India’s top five IT companies saw a net reduction of about 7,000 employees in the fiscal year ending March 2026, compared with a net increase of more than 12,000 in the previous year. Over the past five years, these five companies averaged total annual hiring of about 230,000 people; for FY26, that number is down to 170,000. TCS’s campus recruitment plan has been cut from an average of 40,000 per year over the past three years to 25,000.
Gaurav Vasu, founder of market intelligence firm UnearthInsight, estimates that 400,000 to 500,000 IT professionals face the risk of layoffs over the next two to three years, and 70% of them are the core layer with 4 to 12 years of experience.
Fund manager Saurabh Mukherjea has done an even bigger calculation: India produces about 3 million engineering graduates every year, and about 1.5 million of them are considered “qualified engineers.” Before 2020, nearly all of these 1.5 million were absorbed by the IT services industry.

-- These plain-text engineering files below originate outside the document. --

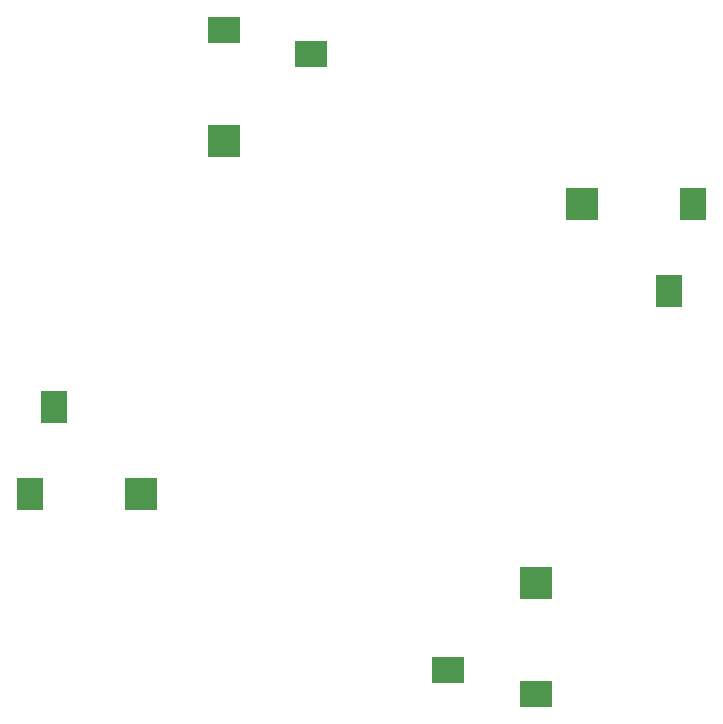
<source format=gtp>
G04 #@! TF.GenerationSoftware,KiCad,Pcbnew,9.0.3*
G04 #@! TF.CreationDate,2025-08-26T19:25:46-07:00*
G04 #@! TF.ProjectId,sdi12_breakout,73646931-325f-4627-9265-616b6f75742e,V1*
G04 #@! TF.SameCoordinates,Original*
G04 #@! TF.FileFunction,Paste,Top*
G04 #@! TF.FilePolarity,Positive*
%FSLAX45Y45*%
G04 Gerber Fmt 4.5, Leading zero omitted, Abs format (unit mm)*
G04 Created by KiCad (PCBNEW 9.0.3) date 2025-08-26 19:25:46*
%MOMM*%
%LPD*%
G01*
G04 APERTURE LIST*
%ADD10R,2.200000X2.800000*%
%ADD11R,2.800000X2.800000*%
%ADD12R,2.800000X2.200000*%
G04 APERTURE END LIST*
D10*
X16880000Y-9150000D03*
X17080000Y-8410000D03*
D11*
X16140000Y-8410000D03*
D10*
X11670000Y-10130000D03*
X11470000Y-10870000D03*
D11*
X12410000Y-10870000D03*
D12*
X15010000Y-12360000D03*
X15750000Y-12560000D03*
D11*
X15750000Y-11620000D03*
D12*
X13850000Y-7140000D03*
X13110000Y-6940000D03*
D11*
X13110000Y-7880000D03*
M02*

</source>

Over the past three years, that figure has fallen to nearly zero. At the same time, Azim Premji University’s “2026 India Employment Report” shows that the unemployment rate for graduates aged 15 to 25 is as high as 40%.
The shockwave is now traveling in reverse along the path where wealth used to spread outward.
In the first quarter of 2026, residential sales in major Indian cities fell 13% year-on-year. Analysts directly pointed to IT layoffs as one of the main causes. Co-rented apartments in Bengaluru suddenly can’t find tenants, and landlords are tallying the bill against the IT companies. Mukherjea also observed a dangerous signal: large numbers of people who sense they will be laid off are rushing to apply for personal loans and mortgages before unemployment hits them. Over the past 12 months, some of India’s loan growth has come from these “doomsday loans.”
So, what about leaving India to work in the United States?
Sorry—this route is also being welded shut by Washington step by step.
In September 2025, the Trump administration temporarily raised the H-1B visa fees from 5000 dollars to 100,000 dollars—a 20-fold increase. Two months earlier, Trump publicly asked Google and Microsoft to “stop hiring in India.”
In 2024, Indians took more than 200,000 US work visas; Indian companies accounted for 20% of all approved H-1B petitions. This channel was once the physical extension of India’s IT model in the real world.
About 60% of India’s IT industry revenue comes from the US market, nearly 135 billion US dollars. Now, India is facing a dual squeeze structure. AI gives US companies for the first time a technological option for “service reshoring,” meaning they no longer need to send work to Bengaluru; the new visa policies also ensure that Indian engineers will find it very difficult to send themselves to the US.
People can’t go out, and work can’t come in.
What’s even more frightening is that the great liquidation brought by AI is still continuing.
India’s median age is only 28. Over the next 20 years, tens of millions of young people will pour into the labor market every year.
The demographic dividend is a check with an expiration date. If it gets cashed, India becomes the next great power; if it can’t be cashed, the same batch of young people will move from the left side of the balance sheet to the right.
A speck of dust from an era, falling on an individual, becomes a mountain. Shiv is still sending out his 5 resumes every day. Bengaluru’s office buildings are still brightly lit, but for the first time, the people inside have begun to seriously consider how much longer those lights will stay on—and for whom they will keep shining.